Présentée à Montréal, Tout s’effondre de la chorégraphe Helen Simard est une œuvre chorégraphique percutante qui conjugue physicalité brute, poésie du mouvement et réflexion existentielle. Portée par neuf danseur·euse·s et un musicien, la pièce déploie une spirale visuelle et émotionnelle qui hypnotise autant qu’elle bouleverse.

La spirale, justement, est le fil conducteur de cette création, le motif central à la fois dans la danse et la scénographie. Grâce à la force du nombre, Simard explore les dynamiques de groupe — force centrifuge, chaos, ordre, individualité et cohésion — qui influencent les corps, les rapprochent, les repoussent, les déséquilibrent. La chorégraphe interroge la porosité entre l’individu et le collectif, dans une tension constante entre solitude et solidarité, entre l’envol et la chute.

Sur scène, les interprètes s’abandonnent à une gestuelle dense, répétitive, hypnotisante. Leur engagement physique, viscéral, donne au spectacle une intensité rare. On y perçoit la fatigue, la lutte, mais aussi la grâce de l’effondrement. Car dans Tout s’effondre, tomber n’est pas synonyme d’échec, certes de blessure, mais surtout de métamorphose. L’effondrement devient acte poétique, parfois douloureux, mais nécessaire.
La scénographie de Tout s’effondre renforce cette sensation d’apesanteur : les éclairages dessinent des espaces mouvants, parfois liquides comme une eau dans laquelle les corps flottent, se débattent ou s’abandonnent. La musique, ample et dramatique, agit comme un flux constant, envoûtant, qui entraîne spectateur·rice·s et interprètes dans un même vertige. La composition orchestrale de Roger White, ample et épique, soutient cette dramaturgie du désiquilibre. Tout vacille : les repères, les lignes, la stabilité, la communauté.

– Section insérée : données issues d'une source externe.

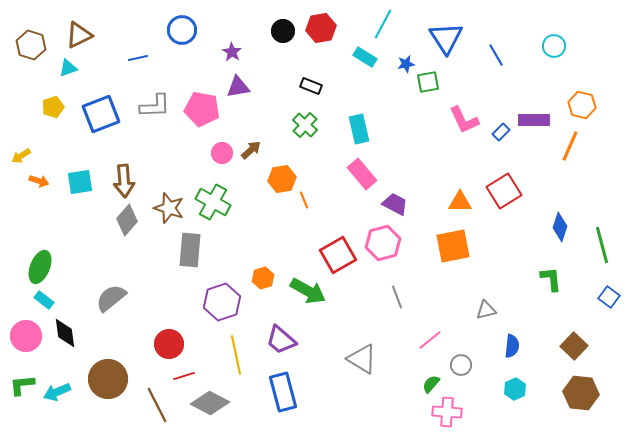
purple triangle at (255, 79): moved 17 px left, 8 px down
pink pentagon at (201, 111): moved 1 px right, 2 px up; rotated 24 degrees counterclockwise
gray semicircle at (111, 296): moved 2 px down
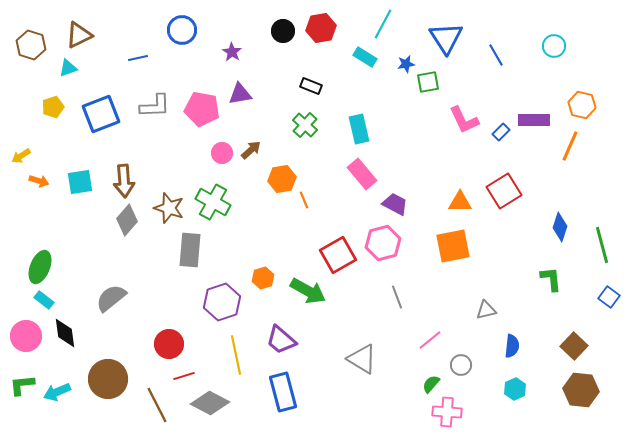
purple triangle at (238, 87): moved 2 px right, 7 px down
brown hexagon at (581, 393): moved 3 px up
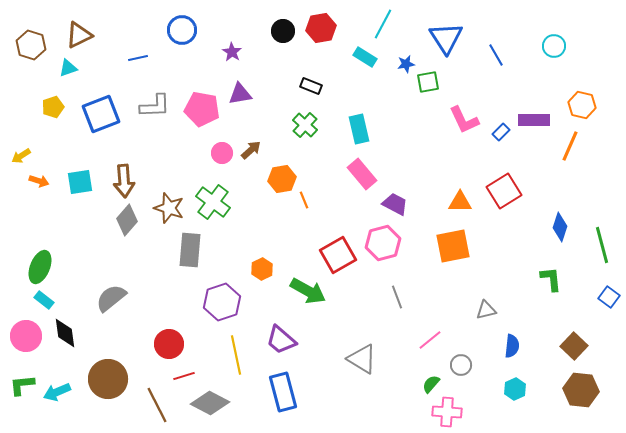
green cross at (213, 202): rotated 8 degrees clockwise
orange hexagon at (263, 278): moved 1 px left, 9 px up; rotated 10 degrees counterclockwise
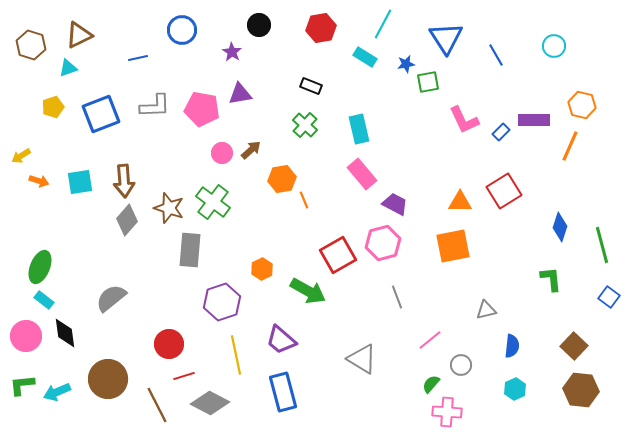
black circle at (283, 31): moved 24 px left, 6 px up
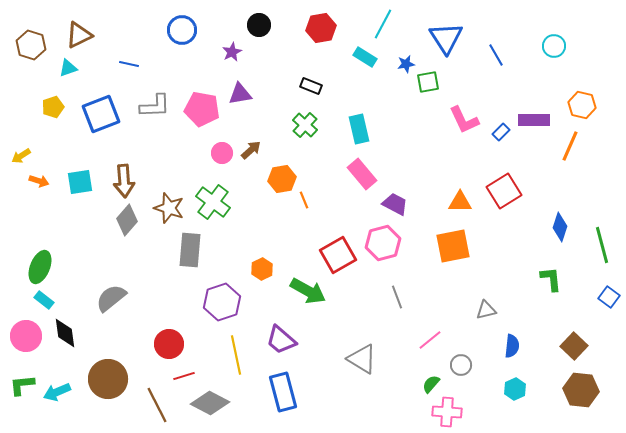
purple star at (232, 52): rotated 12 degrees clockwise
blue line at (138, 58): moved 9 px left, 6 px down; rotated 24 degrees clockwise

Ce qui frappe surtout, c’est la profonde humanité de cette œuvre. Dans ces spirales incessantes, une main tendue, un regard, un effleurement suffisent à faire émerger une émotion brute, universelle. Tout s’effondre n’est pas seulement une méditation sur la chute : c’est une déclaration d’amour à la résilience, au lien fragile qui nous unit et à la beauté fugace de l’instant où tout semble perdu, mais où quelque chose de nouveau peut naître.

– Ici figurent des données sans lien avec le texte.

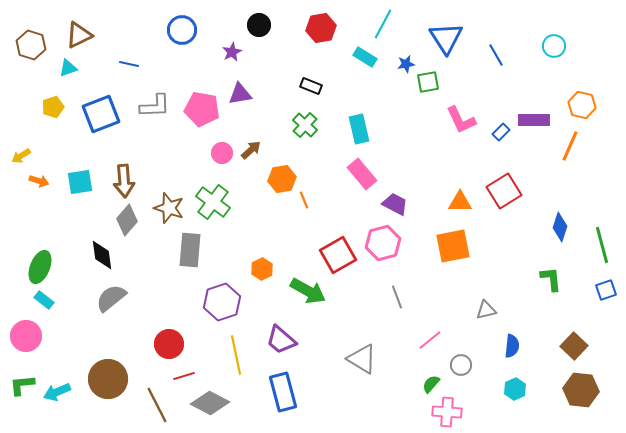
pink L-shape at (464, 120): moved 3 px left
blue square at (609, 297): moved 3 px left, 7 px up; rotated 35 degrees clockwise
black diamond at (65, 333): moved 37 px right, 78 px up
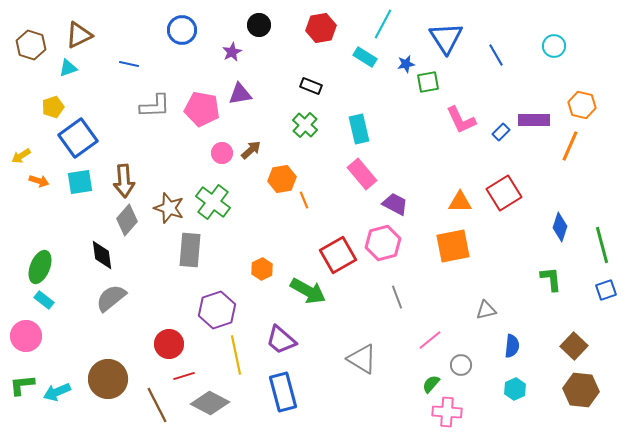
blue square at (101, 114): moved 23 px left, 24 px down; rotated 15 degrees counterclockwise
red square at (504, 191): moved 2 px down
purple hexagon at (222, 302): moved 5 px left, 8 px down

Tout s’effondre n’est pas un spectacle qui rassure, mais une œuvre qui embrasse la vulnérabilité et les multiples formes de chute collectives et individuelles. Les mains sont sans cesse tendues vers l’autre, dans un geste suspendu entre l’espoir et la perte. Une humanité en spirale, en chute libre, mais toujours en quête de renaissance.